Customers running FortiWeb release branches 8.0, 7.2, or 7.0 can leverage the existing CVE-2025-64446 check to establish exposure to the medium-severity authenticated vulnerability CVE-2025-58034. Those running FortiWeb release branches 7.6 or 7.4 should manually verify that the 7.6.6 and 7.4.11 patches, respectively, are in place for CVE-2025-58034.
Intelligence Hub
Customers leveraging Rapid7’s Intelligence Hub can track the latest developments surrounding CVE-2025-64446, including a Sigma rule and IOCs of IP addresses attempting to exploit this vulnerability.
Updates
- November 14, 2025: The blog post has been updated to reflect the newly-published official advisory and CVE identifier, the availability of vulnerability checks and a Metasploit module for customer testing, the CISA KEV addition, and a published technical analysis.
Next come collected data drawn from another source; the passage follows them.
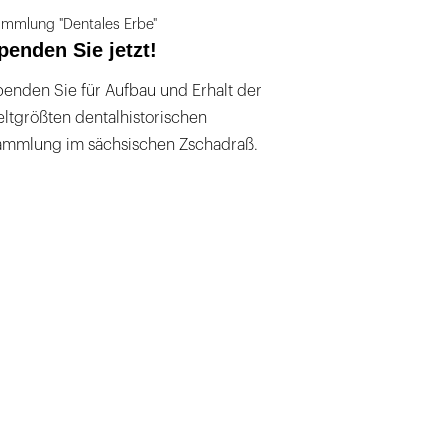
mmlung "Dentales Erbe"
penden Sie jetzt!
enden Sie für Aufbau und Erhalt der
ltgrößten dentalhistorischen
ammlung im sächsischen Zschadraß.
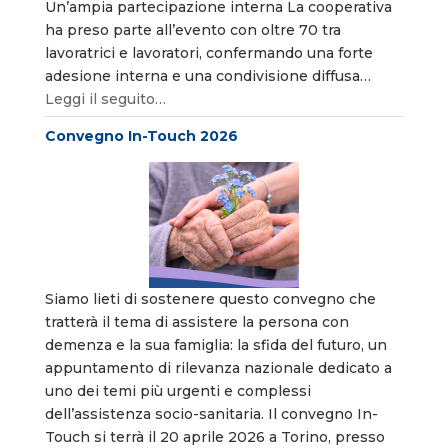
Un’ampia partecipazione interna La cooperativa
ha preso parte all’evento con oltre 70 tra
lavoratrici e lavoratori, confermando una forte
adesione interna e una condivisione diffusa…
Leggi il seguito…
Convegno In-Touch 2026
Siamo lieti di sostenere questo convegno che
tratterà il tema di assistere la persona con
demenza e la sua famiglia: la sfida del futuro, un
appuntamento di rilevanza nazionale dedicato a
uno dei temi più urgenti e complessi
dell’assistenza socio-sanitaria. Il convegno In-
Touch si terrà il 20 aprile 2026 a Torino, presso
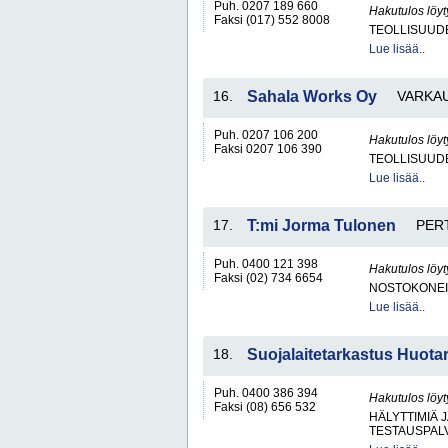
Puh. 0207 189 660
Hakutulos löyt
Faksi (017) 552 8008
TEOLLISUUD
Lue lisää..
16.
Sahala Works Oy
VARKA
Puh. 0207 106 200
Hakutulos löyt
Faksi 0207 106 390
TEOLLISUUDE
Lue lisää..
17.
T:mi Jorma Tulonen
PER
Puh. 0400 121 398
Hakutulos löyt
Faksi (02) 734 6654
NOSTOKONEIT
Lue lisää..
18.
Suojalaitetarkastus Huotar
Puh. 0400 386 394
Hakutulos löyt
Faksi (08) 656 532
HÄLYTTIMIÄ 
TESTAUSPAL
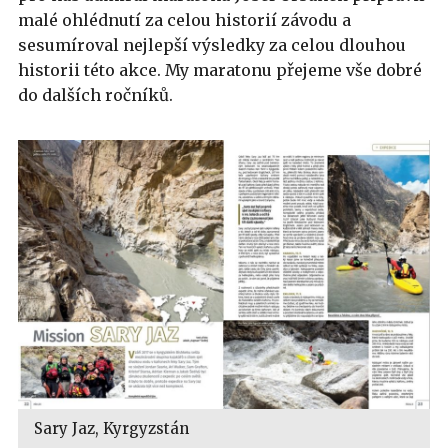
malé ohlédnutí za celou historií závodu a
sesumíroval nejlepší výsledky za celou dlouhou
historii této akce. My maratonu přejeme vše dobré
do dalších ročníků.
Sary Jaz, Kyrgyzstán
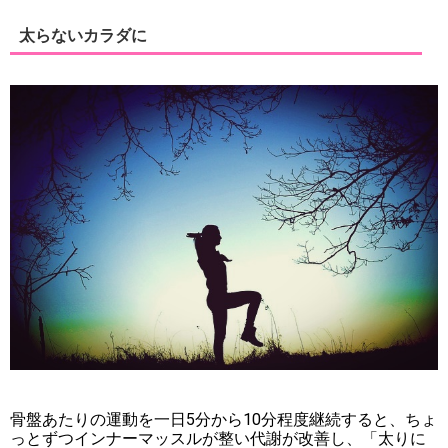
太らないカラダに
骨盤あたりの運動を一日5分から10分程度継続すると、ちょ
っとずつインナーマッスルが整い代謝が改善し、「太りに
November 17, 2025: The Rapid7 customers section has been updated to add Intelligence Hub coverage, and clarify that vulnerability checks were shipped on Nov 14, 2025.
November 19, 2025: The Overview section has been updated to reference the newly published vulnerability, CVE-2025-58034. The Rapid7 customers section has been updated to add expected coverage availability for CVE-2025-58034.
November 19, 2025: The Rapid7 customers section has been updated with CVE-2025-58034 coverage information for supported FortiWeb release branches.